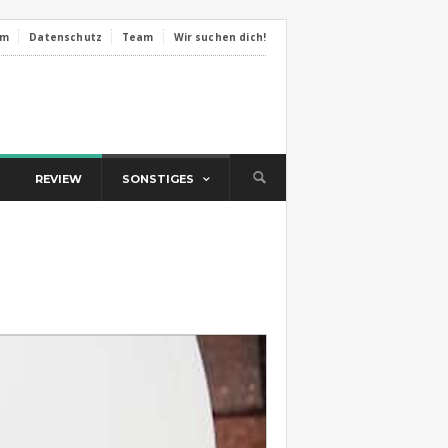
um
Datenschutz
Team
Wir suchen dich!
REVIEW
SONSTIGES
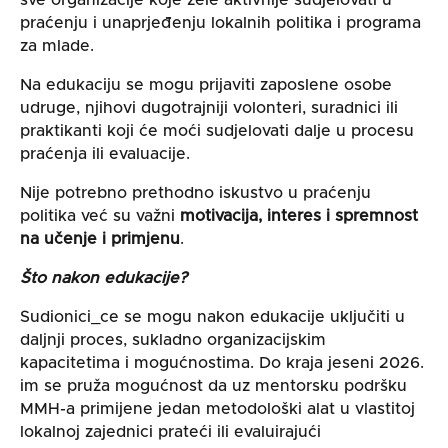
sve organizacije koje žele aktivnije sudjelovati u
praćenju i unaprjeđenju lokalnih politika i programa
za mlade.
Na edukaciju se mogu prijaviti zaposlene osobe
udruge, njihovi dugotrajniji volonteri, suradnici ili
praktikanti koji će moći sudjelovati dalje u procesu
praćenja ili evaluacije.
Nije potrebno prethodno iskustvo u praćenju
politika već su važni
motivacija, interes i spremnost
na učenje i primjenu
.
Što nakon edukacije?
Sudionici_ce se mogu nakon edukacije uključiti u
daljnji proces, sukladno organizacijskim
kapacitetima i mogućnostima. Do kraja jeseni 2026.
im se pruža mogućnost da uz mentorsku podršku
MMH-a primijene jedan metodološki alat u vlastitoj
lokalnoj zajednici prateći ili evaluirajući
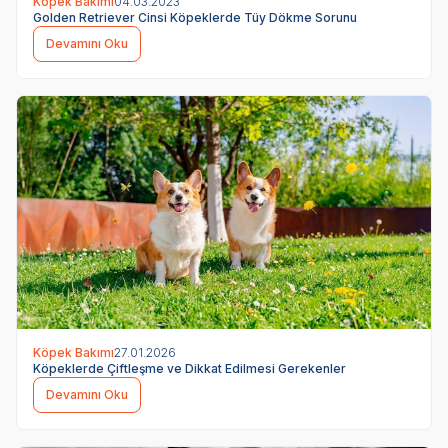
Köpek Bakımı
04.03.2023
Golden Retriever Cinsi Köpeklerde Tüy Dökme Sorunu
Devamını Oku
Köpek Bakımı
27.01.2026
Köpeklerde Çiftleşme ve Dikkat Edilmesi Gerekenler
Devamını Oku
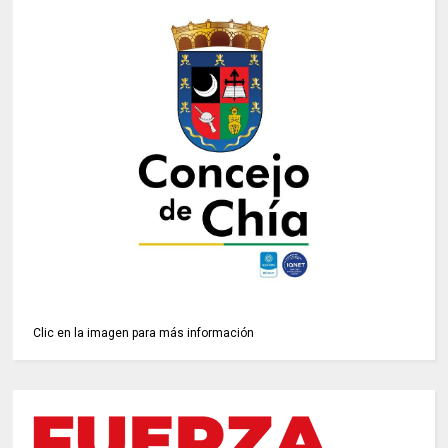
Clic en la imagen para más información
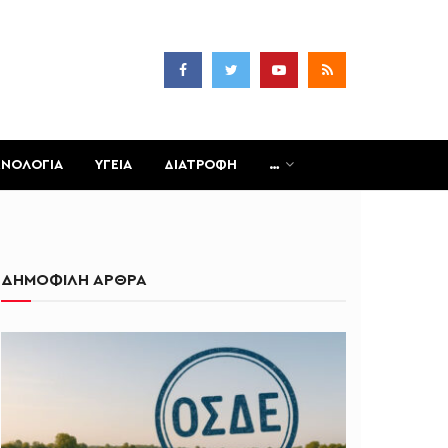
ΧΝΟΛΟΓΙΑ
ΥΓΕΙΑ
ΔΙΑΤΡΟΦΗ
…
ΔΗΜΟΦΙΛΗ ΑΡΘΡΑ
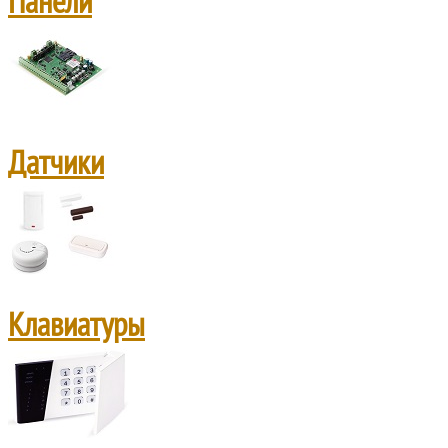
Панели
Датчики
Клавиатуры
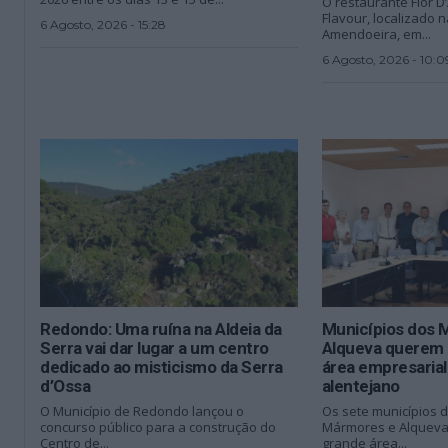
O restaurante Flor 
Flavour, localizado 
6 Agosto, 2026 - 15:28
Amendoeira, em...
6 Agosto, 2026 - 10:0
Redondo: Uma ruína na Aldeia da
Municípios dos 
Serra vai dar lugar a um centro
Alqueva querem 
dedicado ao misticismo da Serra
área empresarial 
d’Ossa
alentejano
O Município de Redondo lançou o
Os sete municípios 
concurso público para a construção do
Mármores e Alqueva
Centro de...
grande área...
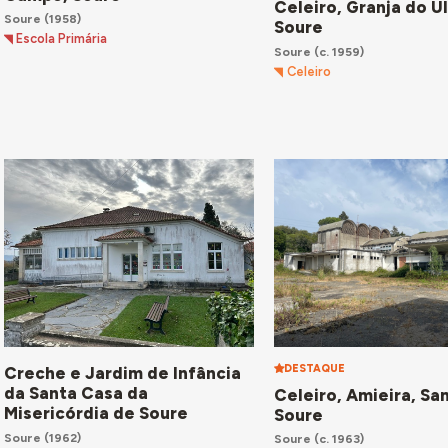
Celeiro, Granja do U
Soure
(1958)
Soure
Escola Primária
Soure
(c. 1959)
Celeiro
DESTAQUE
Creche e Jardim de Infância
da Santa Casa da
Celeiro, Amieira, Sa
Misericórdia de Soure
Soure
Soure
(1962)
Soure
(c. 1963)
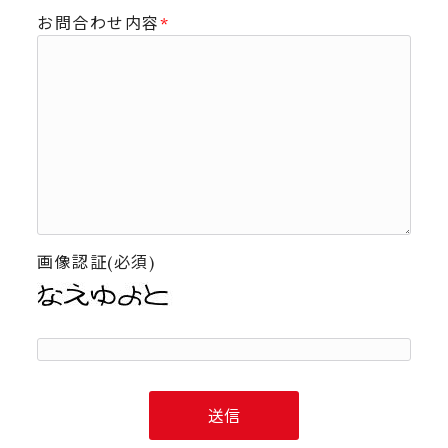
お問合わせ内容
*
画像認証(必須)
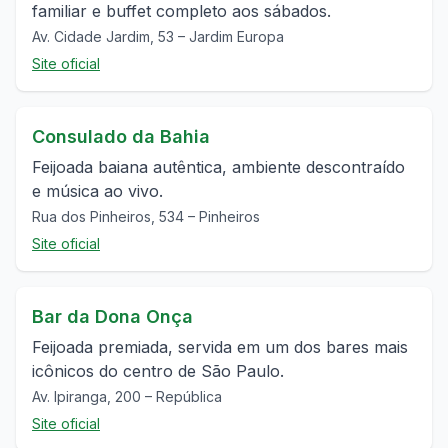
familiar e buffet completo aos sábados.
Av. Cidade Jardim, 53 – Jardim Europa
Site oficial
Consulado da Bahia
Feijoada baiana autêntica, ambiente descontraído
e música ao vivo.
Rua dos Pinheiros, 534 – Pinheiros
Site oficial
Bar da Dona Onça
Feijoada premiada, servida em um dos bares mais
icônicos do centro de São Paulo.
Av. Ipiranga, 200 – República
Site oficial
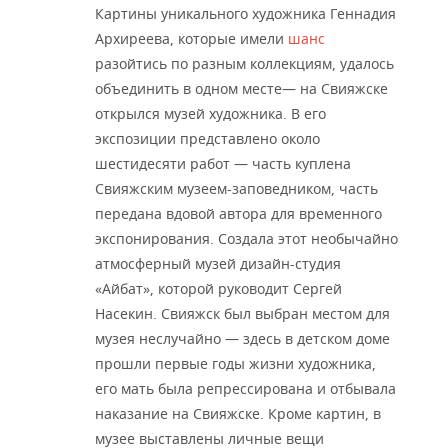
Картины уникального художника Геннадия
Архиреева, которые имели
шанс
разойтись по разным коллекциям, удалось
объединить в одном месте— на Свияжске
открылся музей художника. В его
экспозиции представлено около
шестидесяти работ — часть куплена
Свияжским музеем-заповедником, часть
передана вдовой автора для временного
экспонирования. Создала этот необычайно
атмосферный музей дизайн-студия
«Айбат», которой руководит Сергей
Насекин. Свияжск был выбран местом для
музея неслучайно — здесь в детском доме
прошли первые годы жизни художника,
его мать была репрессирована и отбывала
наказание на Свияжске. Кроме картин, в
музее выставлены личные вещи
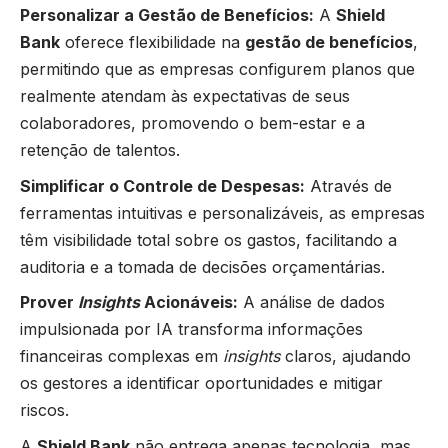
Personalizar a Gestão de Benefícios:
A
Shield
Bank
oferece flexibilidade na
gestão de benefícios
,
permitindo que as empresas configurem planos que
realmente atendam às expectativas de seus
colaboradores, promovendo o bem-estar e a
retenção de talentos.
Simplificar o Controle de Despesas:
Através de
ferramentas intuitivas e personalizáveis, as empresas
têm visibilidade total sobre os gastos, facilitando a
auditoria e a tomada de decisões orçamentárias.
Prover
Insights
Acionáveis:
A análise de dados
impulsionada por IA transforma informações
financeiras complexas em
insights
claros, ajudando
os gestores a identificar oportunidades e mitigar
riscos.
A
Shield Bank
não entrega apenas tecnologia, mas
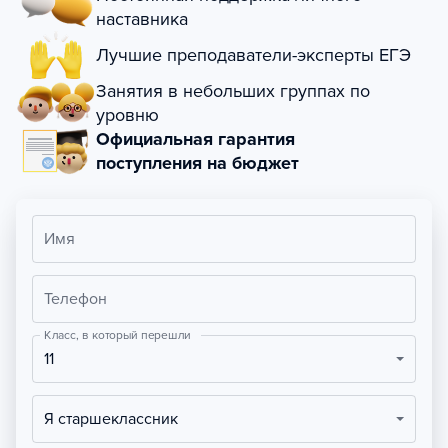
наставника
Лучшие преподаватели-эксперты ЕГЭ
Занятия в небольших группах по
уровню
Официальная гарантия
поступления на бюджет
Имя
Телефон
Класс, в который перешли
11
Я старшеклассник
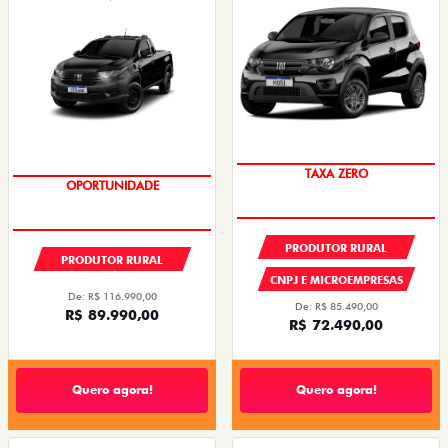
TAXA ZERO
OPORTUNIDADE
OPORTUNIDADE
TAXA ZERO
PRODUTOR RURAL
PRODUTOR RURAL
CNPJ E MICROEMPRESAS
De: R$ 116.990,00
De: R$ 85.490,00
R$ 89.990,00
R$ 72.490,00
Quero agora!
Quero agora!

####################

◆ **Exercise**
Using the data above, repeat exactly the lines that begin at the line with "sve organizacije koje" and end at the line with "motivacija, interes i spremnost", both ends included.

◆ **Final answer**
sve organizacije koje žele aktivnije sudjelovati u
praćenju i unaprjeđenju lokalnih politika i programa
za mlade.
Na edukaciju se mogu prijaviti zaposlene osobe
udruge, njihovi dugotrajniji volonteri, suradnici ili
praktikanti koji će moći sudjelovati dalje u procesu
praćenja ili evaluacije.
Nije potrebno prethodno iskustvo u praćenju
politika već su važni
motivacija, interes i spremnost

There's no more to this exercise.